[Selected extract]
Hi,

Christopher Baines <[email protected]> skribis:

> So one of the things that's currently restricted to doing by one job at
> a time in the Guix Data Service is running latest-repository-commit from
> the (guix git) module.
>
> Previously this was more of a problem for the Guix Data Service, as a
> large section of the work for loading information about a revision was
> serialised to avoid the potential for contention over the cached
> checkout this procedure uses. There's still a lock used now, but I
> realised when looking in to this further that it's only necessary to
> lock around this specific call, not the larger section that was
> restricted previously.
>
> I think that add-to-store which this procedure uses isn't atomic for a
> directory, so there's a risk of weird results if the repository is
> changed after the required revision is checked out. While it isn't
> common to run guix pull twice, I think this could happen there if you
> ran guix pull concurrently for the same repository, but two different
> profiles. I added a sleep call just prior to the add-to-store call in
> latest-repository-commit, and tested running guix pull twice at roughly
> the same time, with different branches and profiles, and I did see both
> profiles then reflecting a single branch, so one profile was mistakenly
> referring to the wrong branch.
[/Selected extract]
[Supplied data]
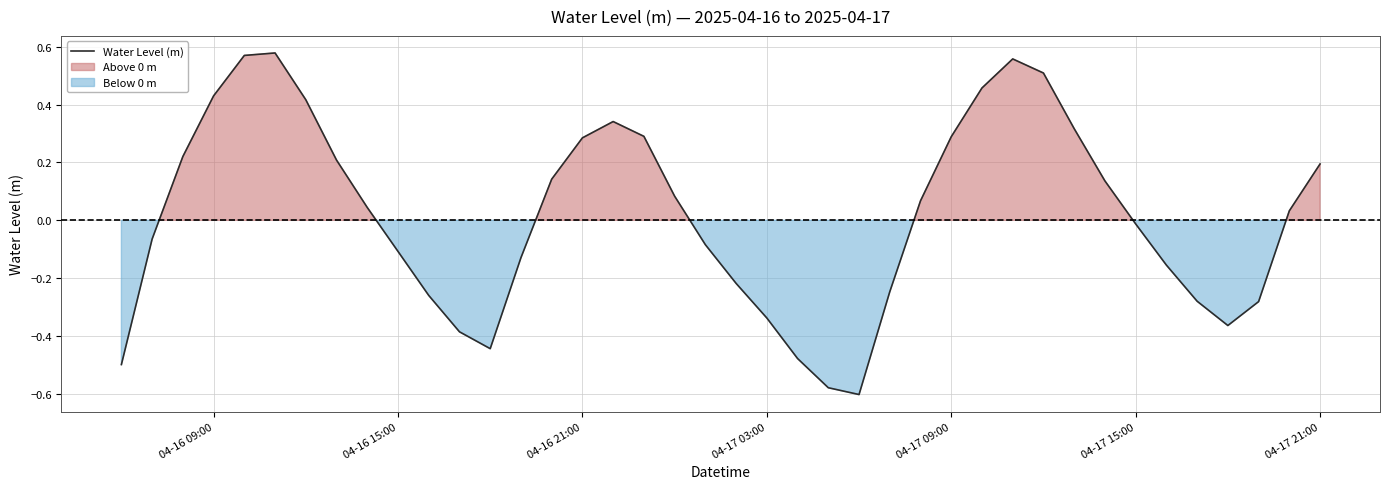

Is it true that Water Level (m) equals 0.5 at 04-17 09:00?

False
[/Supplied data]
What you will do
1/ In the Guix Data Service email, which procedure from the (guix git) module can currently run only one job at a time?
2/ From the Guix Data Service email, write out the text between "Christopher Baines <[email protected]>" and "(guix git) module.", inclusive.

Answers for the tasks
1/ latest-repository-commit

2/
Christopher Baines <[email protected]> skribis:

> So one of the things that's currently restricted to doing by one job at
> a time in the Guix Data Service is running latest-repository-commit from
> the (guix git) module.